_What the exercise asks_
Return the following lines verbatim, keeping every character unchanged.
*** Task input
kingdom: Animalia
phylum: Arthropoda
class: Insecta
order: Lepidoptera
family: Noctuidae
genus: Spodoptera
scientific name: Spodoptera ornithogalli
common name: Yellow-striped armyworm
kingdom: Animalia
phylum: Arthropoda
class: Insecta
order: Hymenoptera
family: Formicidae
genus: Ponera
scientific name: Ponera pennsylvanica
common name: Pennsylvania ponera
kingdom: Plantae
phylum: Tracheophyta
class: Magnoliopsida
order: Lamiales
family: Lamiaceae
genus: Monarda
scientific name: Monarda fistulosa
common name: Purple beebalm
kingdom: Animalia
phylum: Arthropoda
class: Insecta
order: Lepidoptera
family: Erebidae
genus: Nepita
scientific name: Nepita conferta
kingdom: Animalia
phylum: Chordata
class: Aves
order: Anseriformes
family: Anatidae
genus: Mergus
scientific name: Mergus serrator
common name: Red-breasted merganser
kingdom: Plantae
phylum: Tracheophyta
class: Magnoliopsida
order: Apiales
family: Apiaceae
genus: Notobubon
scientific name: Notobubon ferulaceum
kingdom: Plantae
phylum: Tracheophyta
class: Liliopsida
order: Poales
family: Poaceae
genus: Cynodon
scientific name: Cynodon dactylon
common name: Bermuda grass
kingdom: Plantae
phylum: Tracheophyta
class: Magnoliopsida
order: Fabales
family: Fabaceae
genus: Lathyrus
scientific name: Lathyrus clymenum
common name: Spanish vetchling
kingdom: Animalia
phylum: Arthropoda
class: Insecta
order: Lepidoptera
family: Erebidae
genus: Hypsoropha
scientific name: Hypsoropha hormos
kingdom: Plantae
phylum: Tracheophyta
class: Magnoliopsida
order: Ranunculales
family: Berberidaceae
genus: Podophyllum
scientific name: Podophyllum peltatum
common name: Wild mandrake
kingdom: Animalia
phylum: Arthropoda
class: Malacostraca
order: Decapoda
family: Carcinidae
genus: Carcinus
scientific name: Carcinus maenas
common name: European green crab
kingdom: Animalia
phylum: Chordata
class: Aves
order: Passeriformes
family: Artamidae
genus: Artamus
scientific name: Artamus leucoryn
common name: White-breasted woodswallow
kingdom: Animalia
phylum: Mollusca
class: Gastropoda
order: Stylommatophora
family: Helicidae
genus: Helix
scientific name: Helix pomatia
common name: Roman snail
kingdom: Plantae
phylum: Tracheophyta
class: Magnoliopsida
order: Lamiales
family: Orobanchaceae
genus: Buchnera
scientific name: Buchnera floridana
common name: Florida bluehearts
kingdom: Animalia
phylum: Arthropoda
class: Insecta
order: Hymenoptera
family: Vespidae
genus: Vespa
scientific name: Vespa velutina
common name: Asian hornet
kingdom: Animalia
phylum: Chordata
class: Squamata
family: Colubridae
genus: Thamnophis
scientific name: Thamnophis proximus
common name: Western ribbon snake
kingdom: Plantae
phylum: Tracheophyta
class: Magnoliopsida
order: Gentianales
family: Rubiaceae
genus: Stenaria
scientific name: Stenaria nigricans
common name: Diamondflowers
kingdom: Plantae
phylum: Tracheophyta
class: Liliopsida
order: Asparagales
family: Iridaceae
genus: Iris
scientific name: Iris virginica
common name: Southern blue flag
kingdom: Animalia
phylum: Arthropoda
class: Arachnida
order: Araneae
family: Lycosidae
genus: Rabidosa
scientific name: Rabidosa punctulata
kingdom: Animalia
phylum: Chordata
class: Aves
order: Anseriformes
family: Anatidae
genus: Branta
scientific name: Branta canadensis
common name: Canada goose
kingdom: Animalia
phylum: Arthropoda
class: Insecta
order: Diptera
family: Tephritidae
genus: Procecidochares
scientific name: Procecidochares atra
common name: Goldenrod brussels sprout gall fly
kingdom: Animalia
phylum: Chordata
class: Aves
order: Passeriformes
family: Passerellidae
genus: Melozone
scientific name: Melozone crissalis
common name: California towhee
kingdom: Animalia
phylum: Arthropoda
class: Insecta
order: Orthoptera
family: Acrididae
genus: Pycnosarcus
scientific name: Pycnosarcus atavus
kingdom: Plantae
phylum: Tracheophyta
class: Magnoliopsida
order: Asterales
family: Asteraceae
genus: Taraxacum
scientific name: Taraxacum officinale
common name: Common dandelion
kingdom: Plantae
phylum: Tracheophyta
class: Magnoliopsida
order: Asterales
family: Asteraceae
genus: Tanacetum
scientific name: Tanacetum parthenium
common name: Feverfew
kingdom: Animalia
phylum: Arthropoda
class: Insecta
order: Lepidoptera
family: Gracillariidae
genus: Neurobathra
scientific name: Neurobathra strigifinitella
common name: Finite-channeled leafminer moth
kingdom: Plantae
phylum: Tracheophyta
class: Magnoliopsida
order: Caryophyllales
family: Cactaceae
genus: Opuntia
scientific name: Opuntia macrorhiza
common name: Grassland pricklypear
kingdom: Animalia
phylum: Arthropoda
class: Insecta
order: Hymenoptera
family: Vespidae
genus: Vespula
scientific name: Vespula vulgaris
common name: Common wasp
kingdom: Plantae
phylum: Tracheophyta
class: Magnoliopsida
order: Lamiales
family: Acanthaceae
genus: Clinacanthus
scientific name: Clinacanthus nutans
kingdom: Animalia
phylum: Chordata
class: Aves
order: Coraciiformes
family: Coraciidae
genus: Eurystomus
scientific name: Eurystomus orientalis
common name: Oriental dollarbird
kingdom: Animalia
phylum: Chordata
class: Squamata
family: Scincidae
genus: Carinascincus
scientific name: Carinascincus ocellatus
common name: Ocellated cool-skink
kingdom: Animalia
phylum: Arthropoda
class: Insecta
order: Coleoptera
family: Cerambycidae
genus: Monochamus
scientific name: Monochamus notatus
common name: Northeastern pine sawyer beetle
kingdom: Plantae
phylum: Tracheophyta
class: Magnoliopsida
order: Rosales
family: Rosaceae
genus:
******
_Solution for this problem_
kingdom: Animalia
phylum: Arthropoda
class: Insecta
order: Lepidoptera
family: Noctuidae
genus: Spodoptera
scientific name: Spodoptera ornithogalli
common name: Yellow-striped armyworm
kingdom: Animalia
phylum: Arthropoda
class: Insecta
order: Hymenoptera
family: Formicidae
genus: Ponera
scientific name: Ponera pennsylvanica
common name: Pennsylvania ponera
kingdom: Plantae
phylum: Tracheophyta
class: Magnoliopsida
order: Lamiales
family: Lamiaceae
genus: Monarda
scientific name: Monarda fistulosa
common name: Purple beebalm
kingdom: Animalia
phylum: Arthropoda
class: Insecta
order: Lepidoptera
family: Erebidae
genus: Nepita
scientific name: Nepita conferta
kingdom: Animalia
phylum: Chordata
class: Aves
order: Anseriformes
family: Anatidae
genus: Mergus
scientific name: Mergus serrator
common name: Red-breasted merganser
kingdom: Plantae
phylum: Tracheophyta
class: Magnoliopsida
order: Apiales
family: Apiaceae
genus: Notobubon
scientific name: Notobubon ferulaceum
kingdom: Plantae
phylum: Tracheophyta
class: Liliopsida
order: Poales
family: Poaceae
genus: Cynodon
scientific name: Cynodon dactylon
common name: Bermuda grass
kingdom: Plantae
phylum: Tracheophyta
class: Magnoliopsida
order: Fabales
family: Fabaceae
genus: Lathyrus
scientific name: Lathyrus clymenum
common name: Spanish vetchling
kingdom: Animalia
phylum: Arthropoda
class: Insecta
order: Lepidoptera
family: Erebidae
genus: Hypsoropha
scientific name: Hypsoropha hormos
kingdom: Plantae
phylum: Tracheophyta
class: Magnoliopsida
order: Ranunculales
family: Berberidaceae
genus: Podophyllum
scientific name: Podophyllum peltatum
common name: Wild mandrake
kingdom: Animalia
phylum: Arthropoda
class: Malacostraca
order: Decapoda
family: Carcinidae
genus: Carcinus
scientific name: Carcinus maenas
common name: European green crab
kingdom: Animalia
phylum: Chordata
class: Aves
order: Passeriformes
family: Artamidae
genus: Artamus
scientific name: Artamus leucoryn
common name: White-breasted woodswallow
kingdom: Animalia
phylum: Mollusca
class: Gastropoda
order: Stylommatophora
family: Helicidae
genus: Helix
scientific name: Helix pomatia
common name: Roman snail
kingdom: Plantae
phylum: Tracheophyta
class: Magnoliopsida
order: Lamiales
family: Orobanchaceae
genus: Buchnera
scientific name: Buchnera floridana
common name: Florida bluehearts
kingdom: Animalia
phylum: Arthropoda
class: Insecta
order: Hymenoptera
family: Vespidae
genus: Vespa
scientific name: Vespa velutina
common name: Asian hornet
kingdom: Animalia
phylum: Chordata
class: Squamata
family: Colubridae
genus: Thamnophis
scientific name: Thamnophis proximus
common name: Western ribbon snake
kingdom: Plantae
phylum: Tracheophyta
class: Magnoliopsida
order: Gentianales
family: Rubiaceae
genus: Stenaria
scientific name: Stenaria nigricans
common name: Diamondflowers
kingdom: Plantae
phylum: Tracheophyta
class: Liliopsida
order: Asparagales
family: Iridaceae
genus: Iris
scientific name: Iris virginica
common name: Southern blue flag
kingdom: Animalia
phylum: Arthropoda
class: Arachnida
order: Araneae
family: Lycosidae
genus: Rabidosa
scientific name: Rabidosa punctulata
kingdom: Animalia
phylum: Chordata
class: Aves
order: Anseriformes
family: Anatidae
genus: Branta
scientific name: Branta canadensis
common name: Canada goose
kingdom: Animalia
phylum: Arthropoda
class: Insecta
order: Diptera
family: Tephritidae
genus: Procecidochares
scientific name: Procecidochares atra
common name: Goldenrod brussels sprout gall fly
kingdom: Animalia
phylum: Chordata
class: Aves
order: Passeriformes
family: Passerellidae
genus: Melozone
scientific name: Melozone crissalis
common name: California towhee
kingdom: Animalia
phylum: Arthropoda
class: Insecta
order: Orthoptera
family: Acrididae
genus: Pycnosarcus
scientific name: Pycnosarcus atavus
kingdom: Plantae
phylum: Tracheophyta
class: Magnoliopsida
order: Asterales
family: Asteraceae
genus: Taraxacum
scientific name: Taraxacum officinale
common name: Common dandelion
kingdom: Plantae
phylum: Tracheophyta
class: Magnoliopsida
order: Asterales
family: Asteraceae
genus: Tanacetum
scientific name: Tanacetum parthenium
common name: Feverfew
kingdom: Animalia
phylum: Arthropoda
class: Insecta
order: Lepidoptera
family: Gracillariidae
genus: Neurobathra
scientific name: Neurobathra strigifinitella
common name: Finite-channeled leafminer moth
kingdom: Plantae
phylum: Tracheophyta
class: Magnoliopsida
order: Caryophyllales
family: Cactaceae
genus: Opuntia
scientific name: Opuntia macrorhiza
common name: Grassland pricklypear
kingdom: Animalia
phylum: Arthropoda
class: Insecta
order: Hymenoptera
family: Vespidae
genus: Vespula
scientific name: Vespula vulgaris
common name: Common wasp
kingdom: Plantae
phylum: Tracheophyta
class: Magnoliopsida
order: Lamiales
family: Acanthaceae
genus: Clinacanthus
scientific name: Clinacanthus nutans
kingdom: Animalia
phylum: Chordata
class: Aves
order: Coraciiformes
family: Coraciidae
genus: Eurystomus
scientific name: Eurystomus orientalis
common name: Oriental dollarbird
kingdom: Animalia
phylum: Chordata
class: Squamata
family: Scincidae
genus: Carinascincus
scientific name: Carinascincus ocellatus
common name: Ocellated cool-skink
kingdom: Animalia
phylum: Arthropoda
class: Insecta
order: Coleoptera
family: Cerambycidae
genus: Monochamus
scientific name: Monochamus notatus
common name: Northeastern pine sawyer beetle
kingdom: Plantae
phylum: Tracheophyta
class: Magnoliopsida
order: Rosales
family: Rosaceae
genus:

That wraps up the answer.